This week in the scriptures of Daily Mass we’ve been hearing in the first reading from the Old Testament book of Kings about Elijah the prophet. If you ever questioned God’s providence before; then the incredibly timely messages these scriptures have been speaking to us should be causing us to revisit those doubts. Today Elijah’s confronting the culture of the time – calling them out once and for all – how long will you straddle the issue? If the Lord is God follow Him; if Baal follow him.
The people Elijah was speaking too had been enduing a tremendous drought – the result of their breaking the covenant with God – the people not being faithful by keeping the commandments. In the midst of the drought, rather than repenting, rather than recognizing how sinful, how wayward they had gotten, they went to a pagan “god” – a “god” made up by the people, made in their image (rather than the Lord God who made us in His own image) “Baal” was considered a “storm god”- understood to favor the wealthy and powerful. Sin, greed, injustice are all hallmarks of the followers of baal. So Elijah calls them out – do you want to keep being unfaithful, do you want to keep being wayward, do you want to keep forgetting who you are and whose you are? How long will you straddle the issue – make a decision, who it is you’re following.
In their silence, Elijah in dramatic fashion demonstrates the power, the authority of the Lord God Almighty, which results in the people finally making their decision, their choice to follow the Lord God.

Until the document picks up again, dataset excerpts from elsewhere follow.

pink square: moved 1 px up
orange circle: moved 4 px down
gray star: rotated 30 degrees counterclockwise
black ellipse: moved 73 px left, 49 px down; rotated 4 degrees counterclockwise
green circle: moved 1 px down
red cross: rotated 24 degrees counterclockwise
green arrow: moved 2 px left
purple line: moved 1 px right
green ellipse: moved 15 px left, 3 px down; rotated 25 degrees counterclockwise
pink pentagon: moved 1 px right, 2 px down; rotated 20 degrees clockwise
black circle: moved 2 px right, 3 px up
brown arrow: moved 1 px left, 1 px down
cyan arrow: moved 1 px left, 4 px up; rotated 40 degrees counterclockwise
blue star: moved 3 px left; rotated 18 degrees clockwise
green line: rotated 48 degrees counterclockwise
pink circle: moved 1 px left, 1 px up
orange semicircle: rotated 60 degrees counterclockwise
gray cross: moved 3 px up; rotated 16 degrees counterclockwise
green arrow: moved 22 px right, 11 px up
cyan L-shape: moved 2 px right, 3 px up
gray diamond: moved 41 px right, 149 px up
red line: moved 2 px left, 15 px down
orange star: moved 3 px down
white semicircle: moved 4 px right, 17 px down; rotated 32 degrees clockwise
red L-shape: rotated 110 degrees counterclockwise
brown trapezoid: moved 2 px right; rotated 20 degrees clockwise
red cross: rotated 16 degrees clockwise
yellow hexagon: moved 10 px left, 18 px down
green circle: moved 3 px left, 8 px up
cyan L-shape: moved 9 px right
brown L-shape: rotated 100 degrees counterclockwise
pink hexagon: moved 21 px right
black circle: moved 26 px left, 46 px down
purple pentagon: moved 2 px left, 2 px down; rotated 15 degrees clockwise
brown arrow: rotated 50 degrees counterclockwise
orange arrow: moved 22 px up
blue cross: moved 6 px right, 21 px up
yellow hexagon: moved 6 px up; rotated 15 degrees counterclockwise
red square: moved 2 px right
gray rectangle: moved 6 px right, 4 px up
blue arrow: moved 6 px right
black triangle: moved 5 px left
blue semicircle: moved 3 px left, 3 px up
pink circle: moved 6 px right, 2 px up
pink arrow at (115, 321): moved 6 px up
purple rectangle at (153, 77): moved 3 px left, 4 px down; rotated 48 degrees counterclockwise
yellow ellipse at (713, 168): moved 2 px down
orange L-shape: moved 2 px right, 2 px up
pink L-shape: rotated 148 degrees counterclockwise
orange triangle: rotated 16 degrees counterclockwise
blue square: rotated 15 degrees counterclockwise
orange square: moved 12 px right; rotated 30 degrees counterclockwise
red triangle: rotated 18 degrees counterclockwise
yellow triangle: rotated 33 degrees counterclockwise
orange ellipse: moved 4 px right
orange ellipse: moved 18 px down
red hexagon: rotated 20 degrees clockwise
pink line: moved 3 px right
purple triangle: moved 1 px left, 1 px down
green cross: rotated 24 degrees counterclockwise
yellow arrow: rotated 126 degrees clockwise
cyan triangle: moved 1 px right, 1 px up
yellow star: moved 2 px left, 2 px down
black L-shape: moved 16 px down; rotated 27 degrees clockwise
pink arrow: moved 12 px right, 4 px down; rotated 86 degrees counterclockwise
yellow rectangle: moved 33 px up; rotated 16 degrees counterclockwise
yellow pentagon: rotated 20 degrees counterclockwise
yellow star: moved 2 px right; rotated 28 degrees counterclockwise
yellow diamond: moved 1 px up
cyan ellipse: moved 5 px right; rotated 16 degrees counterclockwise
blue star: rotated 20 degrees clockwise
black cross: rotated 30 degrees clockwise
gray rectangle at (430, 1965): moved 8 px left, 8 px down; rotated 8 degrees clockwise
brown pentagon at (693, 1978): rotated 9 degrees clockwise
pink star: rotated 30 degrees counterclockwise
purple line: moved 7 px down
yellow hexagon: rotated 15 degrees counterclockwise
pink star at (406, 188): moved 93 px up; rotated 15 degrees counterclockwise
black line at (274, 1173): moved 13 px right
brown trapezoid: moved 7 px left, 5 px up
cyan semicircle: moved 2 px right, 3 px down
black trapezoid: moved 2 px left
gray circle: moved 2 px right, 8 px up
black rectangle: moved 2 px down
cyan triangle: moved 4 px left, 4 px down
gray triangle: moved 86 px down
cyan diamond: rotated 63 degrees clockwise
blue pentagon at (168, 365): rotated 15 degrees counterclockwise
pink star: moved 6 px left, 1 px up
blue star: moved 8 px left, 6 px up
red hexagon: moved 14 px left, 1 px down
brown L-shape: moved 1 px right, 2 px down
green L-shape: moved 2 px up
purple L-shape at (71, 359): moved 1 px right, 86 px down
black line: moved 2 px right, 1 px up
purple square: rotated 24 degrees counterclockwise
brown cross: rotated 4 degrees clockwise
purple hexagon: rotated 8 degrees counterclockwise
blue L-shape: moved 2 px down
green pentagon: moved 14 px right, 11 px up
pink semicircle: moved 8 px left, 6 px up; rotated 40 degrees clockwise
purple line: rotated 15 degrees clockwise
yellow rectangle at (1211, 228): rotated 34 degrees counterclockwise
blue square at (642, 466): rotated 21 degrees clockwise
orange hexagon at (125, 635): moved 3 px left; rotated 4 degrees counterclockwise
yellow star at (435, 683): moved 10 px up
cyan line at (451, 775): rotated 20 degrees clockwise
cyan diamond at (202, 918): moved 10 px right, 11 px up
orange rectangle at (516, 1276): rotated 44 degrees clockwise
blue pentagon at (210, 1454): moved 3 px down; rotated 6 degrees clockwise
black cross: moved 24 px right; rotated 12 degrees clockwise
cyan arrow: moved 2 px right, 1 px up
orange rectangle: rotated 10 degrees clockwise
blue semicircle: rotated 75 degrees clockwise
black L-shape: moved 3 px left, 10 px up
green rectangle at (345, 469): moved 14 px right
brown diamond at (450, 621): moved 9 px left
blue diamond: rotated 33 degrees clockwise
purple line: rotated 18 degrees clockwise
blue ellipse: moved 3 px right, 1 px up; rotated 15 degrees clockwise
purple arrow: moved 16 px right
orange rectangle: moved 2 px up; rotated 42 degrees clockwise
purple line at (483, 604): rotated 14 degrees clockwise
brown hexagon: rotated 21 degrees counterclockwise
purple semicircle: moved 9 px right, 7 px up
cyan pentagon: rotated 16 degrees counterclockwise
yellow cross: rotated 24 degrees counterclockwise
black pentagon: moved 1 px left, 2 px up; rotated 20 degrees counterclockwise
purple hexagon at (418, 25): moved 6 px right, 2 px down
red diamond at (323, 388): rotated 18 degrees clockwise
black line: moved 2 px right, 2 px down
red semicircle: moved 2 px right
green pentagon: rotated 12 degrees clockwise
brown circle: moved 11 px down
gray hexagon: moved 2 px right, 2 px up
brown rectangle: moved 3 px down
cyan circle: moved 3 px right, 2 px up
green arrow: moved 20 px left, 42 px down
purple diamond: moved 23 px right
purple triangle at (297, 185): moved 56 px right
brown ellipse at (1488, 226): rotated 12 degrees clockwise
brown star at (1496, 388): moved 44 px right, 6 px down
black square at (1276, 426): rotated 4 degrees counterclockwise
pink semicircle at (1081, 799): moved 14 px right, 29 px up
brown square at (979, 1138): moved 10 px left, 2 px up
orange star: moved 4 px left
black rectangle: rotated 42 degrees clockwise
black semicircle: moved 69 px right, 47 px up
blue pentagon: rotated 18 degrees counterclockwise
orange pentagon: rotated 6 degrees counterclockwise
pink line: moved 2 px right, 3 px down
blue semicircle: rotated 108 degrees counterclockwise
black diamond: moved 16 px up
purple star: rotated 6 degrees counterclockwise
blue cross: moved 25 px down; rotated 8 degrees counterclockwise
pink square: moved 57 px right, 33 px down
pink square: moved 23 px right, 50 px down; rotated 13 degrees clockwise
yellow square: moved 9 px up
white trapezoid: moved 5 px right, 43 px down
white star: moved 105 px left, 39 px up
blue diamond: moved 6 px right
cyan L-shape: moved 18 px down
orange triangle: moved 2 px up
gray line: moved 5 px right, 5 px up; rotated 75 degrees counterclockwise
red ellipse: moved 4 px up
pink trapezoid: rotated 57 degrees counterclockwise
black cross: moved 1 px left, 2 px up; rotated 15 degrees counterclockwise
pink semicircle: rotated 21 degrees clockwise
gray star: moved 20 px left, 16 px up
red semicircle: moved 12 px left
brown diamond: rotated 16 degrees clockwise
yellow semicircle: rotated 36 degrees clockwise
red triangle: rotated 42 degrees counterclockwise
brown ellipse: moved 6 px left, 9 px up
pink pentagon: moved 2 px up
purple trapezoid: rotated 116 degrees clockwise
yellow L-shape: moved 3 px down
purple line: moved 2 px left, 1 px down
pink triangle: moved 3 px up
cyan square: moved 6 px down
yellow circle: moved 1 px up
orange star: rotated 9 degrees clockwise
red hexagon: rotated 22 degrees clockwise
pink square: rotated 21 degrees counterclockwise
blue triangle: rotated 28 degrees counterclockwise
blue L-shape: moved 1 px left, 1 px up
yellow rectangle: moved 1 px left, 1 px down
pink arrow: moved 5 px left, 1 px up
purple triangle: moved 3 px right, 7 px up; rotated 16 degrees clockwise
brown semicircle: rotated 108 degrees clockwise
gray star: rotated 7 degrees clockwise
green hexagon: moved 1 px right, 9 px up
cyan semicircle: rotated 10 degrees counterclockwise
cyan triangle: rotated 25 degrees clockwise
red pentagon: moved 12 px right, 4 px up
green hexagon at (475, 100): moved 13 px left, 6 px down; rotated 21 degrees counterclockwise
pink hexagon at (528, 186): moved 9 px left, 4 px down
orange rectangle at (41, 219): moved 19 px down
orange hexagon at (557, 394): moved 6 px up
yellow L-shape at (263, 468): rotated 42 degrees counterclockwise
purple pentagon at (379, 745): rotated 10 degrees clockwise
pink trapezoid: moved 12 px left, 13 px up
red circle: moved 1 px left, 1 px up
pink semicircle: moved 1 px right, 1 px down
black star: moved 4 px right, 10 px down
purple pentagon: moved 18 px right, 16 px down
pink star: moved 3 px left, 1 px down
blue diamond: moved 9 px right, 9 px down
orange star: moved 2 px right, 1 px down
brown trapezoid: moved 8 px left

As followers of Jesus, people of the New Covenant, we hear Him speaking in the Gospel that He is the fulfillment of Elijah’s promises… He is the fulfillment of the entirety of the Old Testament and that has been established by His resurrection from the dead. There is no greater “feat” that can be accomplished after that. So we’re not to slaughter bulls, or come up with other tests for Him to accomplish. He has accomplished all that humanity could ever imagine in the resurrection…
But Elijah the prophet’s question is just as timely and important for us to ask – are we following our Trinitarian God, Father, Son and Holy Spirit or have we fallen under the spell of some other “god” of human origin? Particularly after this “drought” we’ve experienced of not being able to attend Mass for months – seeing the havoc of illness and civil strife, Elijah’s questioning of Who or What do we place our faith in is especially timely and important? Is it a religion of some secular ideology that breaks the human family pitting one group against another? Is it a pagan god with it’s own sinful prophets calling us to follow their calls and embrace sinful behaviors and redefining concepts like love or justice manipulating them into new forms and definitions of our own making
Or do we follow the Lord our God – Father Son and Holy Spirit, who has revealed Himself and who in the Eucharist makes himself intimately approachable and accessible to us to embrace and receive… who gives us “the way, the truth and the life” that we are to follow? It’s a question that every believer from Pope all the way down to each and every Catholic in the pew needs to answer and will be held accountable for.